My children have made lives for themselves in new lands and cultures – Japan and Ireland – and it’s all I could hope for that they would have such confidence and sense of adventure. The distances between us only bother me if I let ’em.
Still, from time to time, I can get overwhelmed by the logistics involved in maintaining contact – actual physical contact – rather than the kind (thankfully) provided by skype… and now that the family is expanding with the first grandchild expected in March, this is a requirement..and not just a wishlist.
2014 may only be a few weeks old – but it already has an adventurous ring to it. Now that even the cat and dog are grown up – I’m free to pick my adventures, and my risks.
So I’m gonna ‘steal’ the phrase “Borrowed Landscape”.
It’s a landscape-gardening term. Put simply – it means – if you don’t have a great view from your garden – design it so that the view beyond your garden boundary becomes a part of your garden. E.g: shape a hole in a wall/or hedge to show a view of the hill/lake/oak tree in the landscape beyond.

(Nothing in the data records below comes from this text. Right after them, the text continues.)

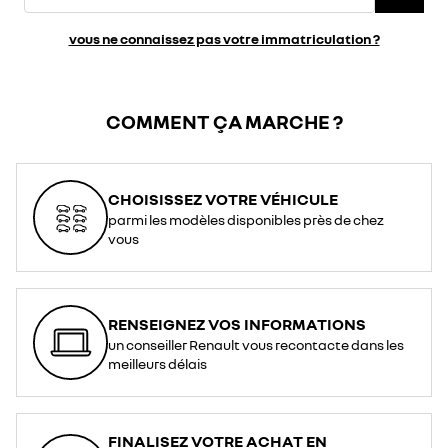
vous ne connaissez pas votre immatriculation ?
COMMENT ÇA MARCHE ?
CHOISISSEZ VOTRE VÉHICULE
parmi les modèles disponibles près de chez
vous
RENSEIGNEZ VOS INFORMATIONS
un conseiller Renault vous recontacte dans les
meilleurs délais
FINALISEZ VOTRE ACHAT EN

So ..from now on.. I’m going to treat Japan and Ireland – and everywhere else – as Borrowed Landscape. That is, just beyond my garden wall, just around the corner.
Not the ‘far side of the world’. After all – the world is round, not flat. Which means, for me, that distance may be counted in measurements of time or length – but there is no distance that can keep a family from each other.
So I’m on a limited budget (aren’t most of us?).
So I’ve got responsibilities and commitments (haven’t we all?)
So I’m at the ‘rear’ end of my life.
So – what. It’s all a matter of perspective. If I make it difficult – it’ll be difficult.
I once innocently said.. “Your house is the same distance from mine, as mine is from yours.”
Accidently, I got it right, for once.
So – I’m coming to a landscape near you. It’s already in the planning.